Les juvéniles de ces trois espèces vivent par petits groupes
de 10 à 30 individus, généralement à moins
de profondeur que les adultes. On ignore cependant si dans ce cas chaque
individu possède sa propre galerie ou caverne.
En
haut à gauche : Synchiropus picturatus ; en bas à
gauche Pogonoculius zebra En haut à droite: Synchiropus splendidus ; en bas à droite Anthias squamipimis Photos: A. van den Nieuwenhuizen |
Le genre Nemateleotris appartient à la famille des Gobiidae
et non, comme il est indiqué dans presque toute la littérature
par erreur, à la famille des Eleotridae.
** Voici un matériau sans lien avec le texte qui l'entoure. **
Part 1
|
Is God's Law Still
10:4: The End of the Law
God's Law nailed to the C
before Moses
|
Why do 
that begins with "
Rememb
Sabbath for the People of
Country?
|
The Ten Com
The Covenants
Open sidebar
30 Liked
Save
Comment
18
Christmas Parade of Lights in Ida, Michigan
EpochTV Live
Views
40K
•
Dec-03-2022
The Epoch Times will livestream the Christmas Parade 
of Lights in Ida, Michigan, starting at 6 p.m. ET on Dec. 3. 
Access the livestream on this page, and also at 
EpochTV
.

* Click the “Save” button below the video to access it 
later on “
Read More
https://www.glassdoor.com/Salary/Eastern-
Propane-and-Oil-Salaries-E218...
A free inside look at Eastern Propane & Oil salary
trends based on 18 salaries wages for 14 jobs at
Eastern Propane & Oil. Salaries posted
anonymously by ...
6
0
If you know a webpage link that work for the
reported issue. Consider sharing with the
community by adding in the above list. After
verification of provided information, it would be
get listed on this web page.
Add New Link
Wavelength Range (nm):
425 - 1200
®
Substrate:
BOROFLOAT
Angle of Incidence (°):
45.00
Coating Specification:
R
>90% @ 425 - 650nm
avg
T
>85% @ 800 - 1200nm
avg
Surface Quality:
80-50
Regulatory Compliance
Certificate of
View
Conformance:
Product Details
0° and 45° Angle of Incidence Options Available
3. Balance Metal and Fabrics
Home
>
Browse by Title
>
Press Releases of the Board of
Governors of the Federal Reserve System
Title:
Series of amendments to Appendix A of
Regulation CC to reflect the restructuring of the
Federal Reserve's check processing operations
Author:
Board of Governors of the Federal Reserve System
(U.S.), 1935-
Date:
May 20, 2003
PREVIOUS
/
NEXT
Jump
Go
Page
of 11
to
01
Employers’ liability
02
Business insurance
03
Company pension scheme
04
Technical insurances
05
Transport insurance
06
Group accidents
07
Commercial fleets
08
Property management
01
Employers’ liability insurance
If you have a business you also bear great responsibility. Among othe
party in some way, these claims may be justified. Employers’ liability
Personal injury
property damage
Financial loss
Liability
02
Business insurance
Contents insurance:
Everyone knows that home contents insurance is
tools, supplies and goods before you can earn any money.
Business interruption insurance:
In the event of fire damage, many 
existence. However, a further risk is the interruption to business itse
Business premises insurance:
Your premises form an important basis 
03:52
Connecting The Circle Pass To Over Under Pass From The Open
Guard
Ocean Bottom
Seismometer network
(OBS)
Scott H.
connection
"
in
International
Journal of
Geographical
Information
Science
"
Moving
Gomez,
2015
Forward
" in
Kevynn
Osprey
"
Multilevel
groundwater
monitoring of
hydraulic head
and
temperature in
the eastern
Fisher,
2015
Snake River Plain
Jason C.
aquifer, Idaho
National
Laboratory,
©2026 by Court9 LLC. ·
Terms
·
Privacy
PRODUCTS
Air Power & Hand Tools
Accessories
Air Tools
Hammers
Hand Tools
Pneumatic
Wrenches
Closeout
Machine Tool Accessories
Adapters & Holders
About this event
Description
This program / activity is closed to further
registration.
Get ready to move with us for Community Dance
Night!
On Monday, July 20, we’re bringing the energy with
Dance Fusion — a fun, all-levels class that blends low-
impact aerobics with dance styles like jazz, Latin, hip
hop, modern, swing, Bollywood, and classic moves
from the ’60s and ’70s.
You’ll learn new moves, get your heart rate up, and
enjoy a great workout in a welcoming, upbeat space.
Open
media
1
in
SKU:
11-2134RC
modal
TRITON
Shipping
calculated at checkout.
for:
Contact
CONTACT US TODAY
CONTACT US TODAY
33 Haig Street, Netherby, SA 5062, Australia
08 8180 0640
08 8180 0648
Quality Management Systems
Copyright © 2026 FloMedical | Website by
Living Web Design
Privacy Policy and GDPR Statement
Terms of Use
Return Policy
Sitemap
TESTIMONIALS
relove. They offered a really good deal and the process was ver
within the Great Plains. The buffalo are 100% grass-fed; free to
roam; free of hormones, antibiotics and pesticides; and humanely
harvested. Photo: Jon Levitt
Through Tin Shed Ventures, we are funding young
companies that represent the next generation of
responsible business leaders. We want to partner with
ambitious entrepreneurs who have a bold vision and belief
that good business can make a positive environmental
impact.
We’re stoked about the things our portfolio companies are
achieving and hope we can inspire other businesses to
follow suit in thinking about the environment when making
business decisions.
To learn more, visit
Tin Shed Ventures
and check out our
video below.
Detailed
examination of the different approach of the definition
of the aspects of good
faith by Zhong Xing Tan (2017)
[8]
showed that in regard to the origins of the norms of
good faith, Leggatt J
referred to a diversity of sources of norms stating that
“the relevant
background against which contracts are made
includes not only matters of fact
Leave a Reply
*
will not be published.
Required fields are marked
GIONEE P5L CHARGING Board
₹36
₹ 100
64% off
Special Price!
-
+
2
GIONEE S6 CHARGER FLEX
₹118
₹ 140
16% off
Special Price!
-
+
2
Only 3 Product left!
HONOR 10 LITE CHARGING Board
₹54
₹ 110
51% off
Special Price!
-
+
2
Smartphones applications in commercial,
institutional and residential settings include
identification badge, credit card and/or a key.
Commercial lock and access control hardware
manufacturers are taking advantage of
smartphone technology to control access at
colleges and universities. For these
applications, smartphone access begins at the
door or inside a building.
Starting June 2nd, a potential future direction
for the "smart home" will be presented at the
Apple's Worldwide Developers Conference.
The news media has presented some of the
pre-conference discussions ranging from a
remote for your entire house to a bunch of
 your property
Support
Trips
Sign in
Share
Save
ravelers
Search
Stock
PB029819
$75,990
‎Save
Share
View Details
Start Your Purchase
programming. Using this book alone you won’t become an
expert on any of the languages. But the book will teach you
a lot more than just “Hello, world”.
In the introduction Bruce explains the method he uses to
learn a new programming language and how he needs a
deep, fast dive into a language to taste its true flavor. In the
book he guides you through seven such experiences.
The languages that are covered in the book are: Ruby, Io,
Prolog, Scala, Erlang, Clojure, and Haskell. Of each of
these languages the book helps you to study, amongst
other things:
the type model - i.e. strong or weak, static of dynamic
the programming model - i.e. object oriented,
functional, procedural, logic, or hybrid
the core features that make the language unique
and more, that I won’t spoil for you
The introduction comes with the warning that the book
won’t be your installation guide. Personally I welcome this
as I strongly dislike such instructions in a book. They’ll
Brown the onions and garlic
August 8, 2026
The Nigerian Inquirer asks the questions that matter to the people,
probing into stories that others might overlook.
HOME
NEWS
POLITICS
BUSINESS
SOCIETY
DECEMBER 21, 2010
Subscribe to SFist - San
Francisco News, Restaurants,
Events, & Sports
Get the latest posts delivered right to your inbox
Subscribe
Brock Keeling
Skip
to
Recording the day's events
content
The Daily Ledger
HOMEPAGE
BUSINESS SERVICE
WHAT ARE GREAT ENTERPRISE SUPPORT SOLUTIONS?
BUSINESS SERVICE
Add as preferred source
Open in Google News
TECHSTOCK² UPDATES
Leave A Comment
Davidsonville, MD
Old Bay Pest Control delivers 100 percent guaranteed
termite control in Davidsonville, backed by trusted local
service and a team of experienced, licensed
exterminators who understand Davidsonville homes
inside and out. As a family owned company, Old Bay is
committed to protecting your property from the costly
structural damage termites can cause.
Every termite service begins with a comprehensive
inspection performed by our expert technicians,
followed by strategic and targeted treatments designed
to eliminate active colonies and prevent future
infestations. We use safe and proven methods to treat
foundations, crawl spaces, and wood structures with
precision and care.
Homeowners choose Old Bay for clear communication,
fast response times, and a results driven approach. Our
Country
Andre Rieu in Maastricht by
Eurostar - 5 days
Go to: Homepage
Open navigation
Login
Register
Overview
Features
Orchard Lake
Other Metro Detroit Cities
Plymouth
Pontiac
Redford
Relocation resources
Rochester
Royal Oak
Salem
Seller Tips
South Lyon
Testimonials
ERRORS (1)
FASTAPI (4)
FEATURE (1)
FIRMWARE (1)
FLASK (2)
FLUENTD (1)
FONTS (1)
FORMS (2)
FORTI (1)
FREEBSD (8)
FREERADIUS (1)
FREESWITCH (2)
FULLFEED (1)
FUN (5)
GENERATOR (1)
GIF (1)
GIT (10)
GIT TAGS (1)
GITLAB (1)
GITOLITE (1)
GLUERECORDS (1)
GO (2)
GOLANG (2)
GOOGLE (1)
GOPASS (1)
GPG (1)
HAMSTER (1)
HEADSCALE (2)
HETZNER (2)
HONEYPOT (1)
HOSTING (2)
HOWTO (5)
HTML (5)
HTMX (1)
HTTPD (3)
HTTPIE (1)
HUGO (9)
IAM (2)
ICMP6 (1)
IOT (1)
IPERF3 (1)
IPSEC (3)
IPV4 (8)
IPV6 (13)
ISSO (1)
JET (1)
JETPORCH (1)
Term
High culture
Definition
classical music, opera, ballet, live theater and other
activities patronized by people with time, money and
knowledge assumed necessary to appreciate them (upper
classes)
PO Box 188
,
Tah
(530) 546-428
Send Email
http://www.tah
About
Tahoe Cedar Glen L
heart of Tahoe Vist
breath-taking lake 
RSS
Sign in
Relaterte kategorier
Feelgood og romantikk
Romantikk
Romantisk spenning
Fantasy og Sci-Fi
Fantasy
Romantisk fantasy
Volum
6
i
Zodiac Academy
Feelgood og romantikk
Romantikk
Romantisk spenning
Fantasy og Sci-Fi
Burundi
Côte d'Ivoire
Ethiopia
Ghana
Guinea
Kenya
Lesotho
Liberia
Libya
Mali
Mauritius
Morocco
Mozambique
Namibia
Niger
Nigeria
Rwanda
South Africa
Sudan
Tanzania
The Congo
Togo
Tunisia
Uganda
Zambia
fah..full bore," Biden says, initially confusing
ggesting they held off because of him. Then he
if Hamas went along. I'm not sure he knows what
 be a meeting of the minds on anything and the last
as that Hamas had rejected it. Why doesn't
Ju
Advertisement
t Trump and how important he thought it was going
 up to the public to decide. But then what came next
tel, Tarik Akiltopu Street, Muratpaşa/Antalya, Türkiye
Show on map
Cela a été
prouvé ces dernières années par des examens anatomiques.
Le genre est étroitement apparenté à Ptereleotris,
loglossus et Pogonoculius qui font également partie
des Gobiidae.
Toutes les espèces du genre Nemateleotris sont des pensionnaires
idéals pour l'aquarium d'invertébrés car ils se nourrissent
exclusivement de crustacés et ne touchent à rien d'autre,
autrement dit ils n'abiment pas les invertébrés. On leur
distribue : Mysis, Krill, Daphnies. petits fragments de viande de Moules,
poissons maigres, Tubifex, etc. Dans l'aquarium d'invertébrés
on peut les voir en permanence alors qu'en présence de poissons
très remuants et de grande taille ils sont craintifs, se cachent
et souffrent de la concurrence alimentaire.
La formation d'un couple peut s'observer que dans un très grand
bac. Il se forme au sein d'un groupe de juvéniles, comme c'est
le cas chez les Amphiprions. A la maturité, lors de la formation
d'un ou plusieurs couples, si l'espace est trop réduit pour pouvoir
s'éviter, les mâles livrent des combats qui peuvent causer
des victimes. Ou alors les mâles dominants empêchent les autres
de manger. Les dominés ne quittent plus leur refuge où ils
meurent par la suite. On n'a pas de certitude absolue que ce sont les
mâles qui se combattent car l'identification des sexes est très
difficile. On suppose que le premier rayon prolongé de la dorsale
est plus long chez le mâle que chez la femelle, mais cela reste
à prouver par des examens approfondi...
On peut faire cohabiter les espèces du genre Nemateleotris
par exemple avec Pseudocheilinus, Ptereleotris, Pogonoculius, Meiacanthus,
Centropyge, Anthias, Aeoliscus, Synchiropus et Hoplolatilus.